Please try again and let us know whether it works.


----------



## ardi4nto (Jul 7, 2011)

Stefan said:


> Please try again and let us know whether it works.


 
It works perfectly now,
Thank you Stefan!

-Ardianto


----------



## Stefan (Jul 7, 2011)

ardi4nto said:


> It works perfectly now,
> Thank you Stefan!
> 
> -Ardianto


 
Thank Clement, he built this whole part. All I did now was find the problem and then out-comment one line that was a fix for the old host (which is unnecessary on the new host and broke the perfectly good system there


----------



## tim (Jul 12, 2011)

Danish Special 2011 takes actually place in Denmark not in France.


----------



## Stefan (Jul 12, 2011)

tim said:


> Danish Special 2011 takes actually place in Denmark not in France.


 
Maybe being in France is why it's "Special".

^^^^

Exercise:
Copy the forum thread above word for word, from start to finish.

Items from a data source:
^^^^

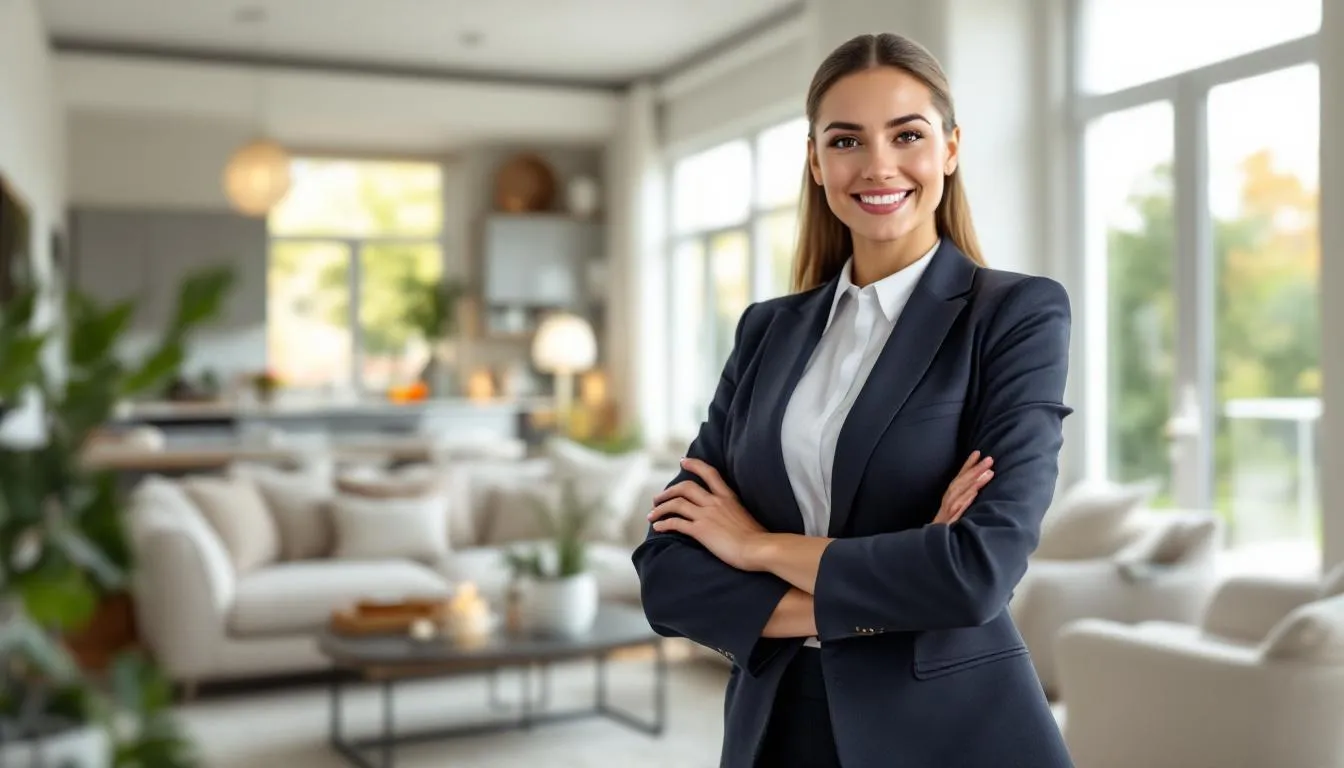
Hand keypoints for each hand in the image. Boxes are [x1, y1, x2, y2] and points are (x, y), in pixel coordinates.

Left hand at [647, 457, 767, 570]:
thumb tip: (726, 516)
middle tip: (657, 498)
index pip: (709, 473)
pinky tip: (658, 528)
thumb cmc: (757, 538)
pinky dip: (664, 524)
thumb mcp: (744, 515)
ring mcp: (706, 515)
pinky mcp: (701, 530)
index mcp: (728, 496)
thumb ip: (732, 511)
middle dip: (668, 491)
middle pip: (685, 487)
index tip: (683, 461)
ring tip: (652, 514)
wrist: (758, 548)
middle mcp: (715, 502)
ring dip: (661, 508)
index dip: (694, 465)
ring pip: (676, 504)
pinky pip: (676, 523)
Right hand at [932, 450, 993, 524]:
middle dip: (975, 469)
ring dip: (974, 481)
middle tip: (989, 459)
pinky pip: (959, 507)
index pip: (959, 477)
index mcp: (950, 497)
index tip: (978, 452)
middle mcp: (948, 500)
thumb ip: (963, 501)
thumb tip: (977, 491)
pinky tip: (975, 492)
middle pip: (961, 481)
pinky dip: (966, 498)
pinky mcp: (949, 520)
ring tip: (988, 472)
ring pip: (961, 492)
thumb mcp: (954, 512)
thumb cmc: (945, 528)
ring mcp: (949, 509)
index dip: (968, 465)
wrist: (934, 544)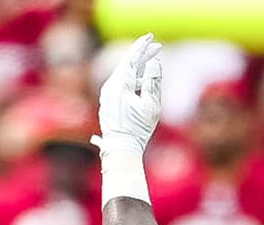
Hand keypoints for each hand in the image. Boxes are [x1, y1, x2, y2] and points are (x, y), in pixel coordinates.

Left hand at [92, 33, 163, 155]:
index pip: (131, 59)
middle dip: (143, 56)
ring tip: (152, 66)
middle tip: (157, 48)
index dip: (142, 47)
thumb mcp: (151, 105)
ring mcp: (107, 94)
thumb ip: (153, 82)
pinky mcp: (107, 102)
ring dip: (139, 69)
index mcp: (119, 85)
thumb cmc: (137, 129)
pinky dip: (133, 80)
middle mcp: (110, 87)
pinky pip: (120, 84)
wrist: (120, 148)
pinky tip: (142, 83)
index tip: (151, 37)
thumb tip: (154, 63)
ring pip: (124, 75)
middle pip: (127, 65)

^^^^

Your solution:
Please try again and let us know whether it works.


----------



## ardi4nto (Jul 7, 2011)

Stefan said:


> Please try again and let us know whether it works.


 
It works perfectly now,
Thank you Stefan!

-Ardianto


----------



## Stefan (Jul 7, 2011)

ardi4nto said:


> It works perfectly now,
> Thank you Stefan!
> 
> -Ardianto


 
Thank Clement, he built this whole part. All I did now was find the problem and then out-comment one line that was a fix for the old host (which is unnecessary on the new host and broke the perfectly good system there


----------



## tim (Jul 12, 2011)

Danish Special 2011 takes actually place in Denmark not in France.


----------



## Stefan (Jul 12, 2011)

tim said:


> Danish Special 2011 takes actually place in Denmark not in France.


 
Maybe being in France is why it's "Special".